··· DOCUMENT SEGMENT

I'm really looking forward to this. In a few days, we'll be
patrolling and operating, which is an exciting prospect.
We're sure to see some action. I don't want to sound flippant
or macho but that is what I'm here for, and I know my
lads feel the same. It's the pinnacle of soldiering and it
beats sitting in an office. I wonder how I'll feel in a few
months' time.

May 2007

Warrant Officer Class 2 Pete Lewis, The Mercian
Regiment

Warrant Officer Class 2 Regimental Quarter Master Sergeant
(RQMS) Pete Lewis, 2 Battalion The Mercian Regiment, is forty.
He was born and brought up in Nottingham, the son of a factory
engineer. He had two sisters, but one died during his 2007 tour.
Lewis left school at sixteen and worked for the next five years as
a bricklayer. He joined the Army in October 1990 and has served
for nearly two decades in the Mercians. During that time, he has
been on four tours of Northern Ireland, two of Bosnia and two of
Afghanistan. He is married with three children, and is based at
the Mercians' barracks outside Belfast.

Before we arrived [in Afghanistan], it was a constant worry
for me how our men would react. How would they react last
thing at night before going to bed and first thing in the morning?
But from day one, as soon as we were out there, every
man in the company was awesome.

You hear of people refusing to go back on the ground once
they have been in heavy contact. We had none of that. We
were lucky in the respect that we were a floating company.
We spent about ten days in [Camp] Bastion acclimatizing,
and then we went to Sangin for two months. I was a company
sergeant major in Grenadier Company. I would say I was a
dad to the company, some of whom were only eighteen years
old. I am the senior soldier. There's not a lot that happens in
the company that doesn't come through me in one way or
another.

There were anything from 90 to 120 men in our company.

······

◆ WORK INSTRUCTION A
Please duplicate a passage from the account of the Mercian Regiment soldier in Afghanistan. Begin at the words "You hear of" and stop after "a floating company.".
◆ WORK INSTRUCTION B
In the account of the Mercian Regiment soldier, what job did Pete Lewis do after leaving school at sixteen?
◆ WORK INSTRUCTION C
Resume the account of the Mercian Regiment soldier in Afghanistan, starting after its last sentence.

··· RECORDED INFORMATION

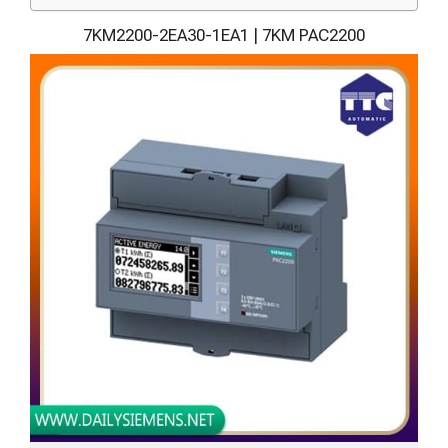
7KM2200-2EA30-1EA1 | 7KM PAC2200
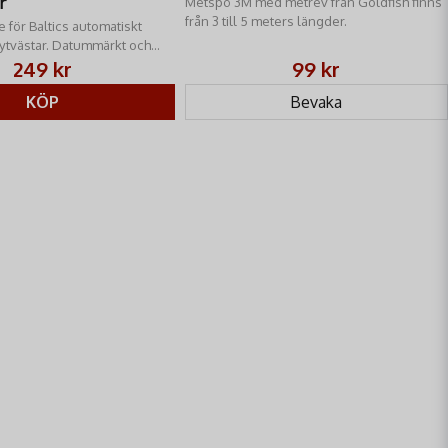
r
Metspö 3M med metrev från Goldfish finns
från 3 till 5 meters längder.
 för Baltics automatiskt
ytvästar. Datummärkt och
er som Winner, Breeze och
249 kr
99 kr
KÖP
Bevaka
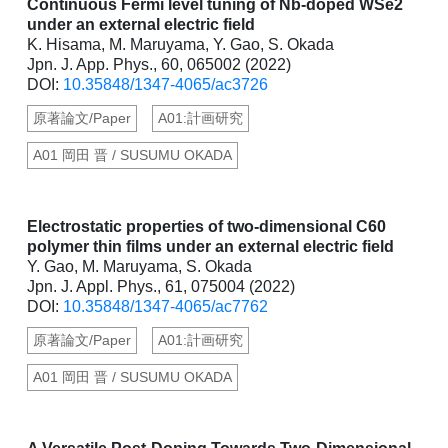
Continuous Fermi level tuning of Nb-doped WSe2
under an external electric field
K. Hisama, M. Maruyama, Y. Gao, S. Okada
Jpn. J. App. Phys., 60, 065002 (2022)
DOI:
10.35848/1347-4065/ac3726
原著論文/Paper
A01:計画研究
A01 岡田 晋 / SUSUMU OKADA
Electrostatic properties of two-dimensional C60
polymer thin films under an external electric field
Y. Gao, M. Maruyama, S. Okada
Jpn. J. Appl. Phys., 61, 075004 (2022)
DOI:
10.35848/1347-4065/ac7762
原著論文/Paper
A01:計画研究
A01 岡田 晋 / SUSUMU OKADA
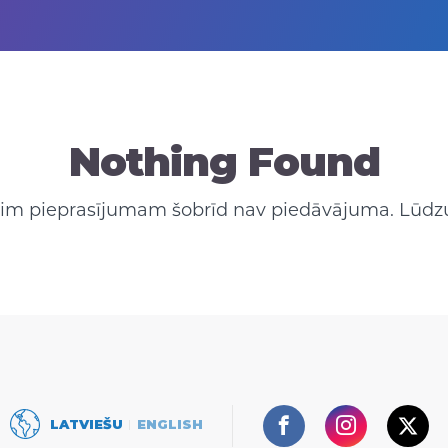
Nothing Found
 šim pieprasījumam šobrīd nav piedāvājuma. Lūdzu
Facebook
Instagram
Twit
LATVIEŠU
ENGLISH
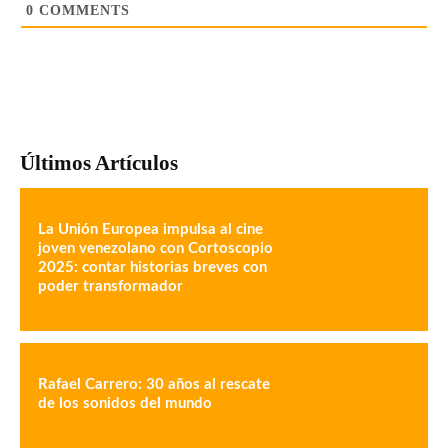
0
COMMENTS
Últimos Artículos
La Unión Europea impulsa al cine
joven venezolano con Cortoscopio
2025: contar historias breves con
poder transformador
Rafael Carrero: 30 años al rescate
de los sonidos del mundo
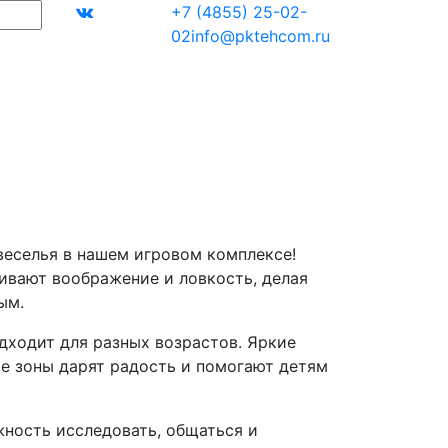
+7 (4855) 25-02-
02
info@pktehcom.ru
веселья в нашем игровом комплексе!
вивают воображение и ловкость, делая
ым.
дходит для разных возрастов. Яркие
е зоны дарят радость и помогают детям
ность исследовать, общаться и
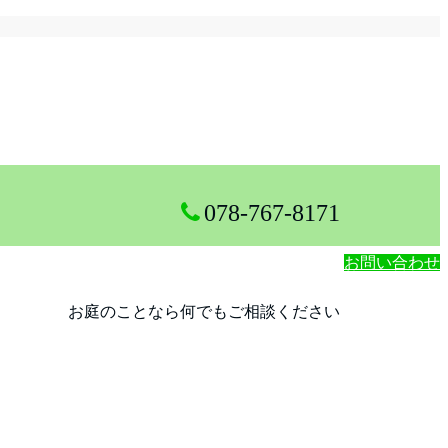
078-767-8171
お問い合わせ
お庭のことなら何でもご相談ください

······

◆ FINAL ANSWER A
You hear of people refusing to go back on the ground once
they have been in heavy contact. We had none of that. We
were lucky in the respect that we were a floating company.

◆ FINAL ANSWER B
He worked as a bricklayer for five years.

◆ FINAL ANSWER C
My job is about discipline. The sergeant major has got to
work closely with the OC. If they don't get on, then the
company doesn't function. I was lucky: I had two OCs on the
tour and they were both very, very good. They were very
soldier-oriented. And because we spent those large periods
of time out on the ground, it was a case of hardships shared.
The blokes were eating rations; we were eating rations.
The blokes were shitting in oil drums; we were shitting in oil
drums. The blokes were burning the shit; we were burning
the shit. The blokes were in contact; we were in contact. So the
cohesion of the company just grew and grew and grew all
the way through the tour.

Sangin was relatively quiet. We had perhaps five or six
contacts within those first two months. The only casualty we
had was an Afghan interpreter, who got shot through the
femur. That was after a thirty-eight-hour push-out. We were
coming back into the DC [base] at Sangin. It was around 1400
hours so it was pretty warm. We had a heat casualty on the
way back in. I was on foot for this op so a quad bike came out
and picked him up, which fixed us on the ground for about
thirty minutes. In hindsight, this enabled them [the Taliban]
to put the ambush in on us. Because we had gone static, they
could predict our movements. It was only two and half K
back to base and they picked their spot.

They opened up from across a canal with heavy machinegun.
Luckily, we were within the arcs of the DC tower so
they had their heavy weapons, which opened straight up.
Compared to some of the contacts the boys were in, that was
short, only fifteen or twenty minutes. We gave the casualty first
aid, then extracted him back on foot with a casevac team. He
was picked up in a Chinook. The interpreter was twenty-four
or -five and he had worked with us for the first month and a
half.

The first confirmed kill we got was at a village near Sangin.
We got a Taliban who was quite high up in that district. The
boys had gone in to clear a compound and this guy came
running out. He had a weapon and he was shot.

Looking back, the only plus about Sangin was that it had a
canal running through the base so it was a respite for the boys
every day to jump in and cool off.

I think Sangin was a massive reality check for the blokes,
me as well. I had never lived on rations for more than three
weeks. But we were on rations for two months solid. When
we went into Sangin, all our water came out of the rivers from
the Royal Engineers' Life Support [and was treated] so it
tasted of chlorine. But Sangin was a good staging point for
the boys. It got their battle fitness up and it got them used
to the heat.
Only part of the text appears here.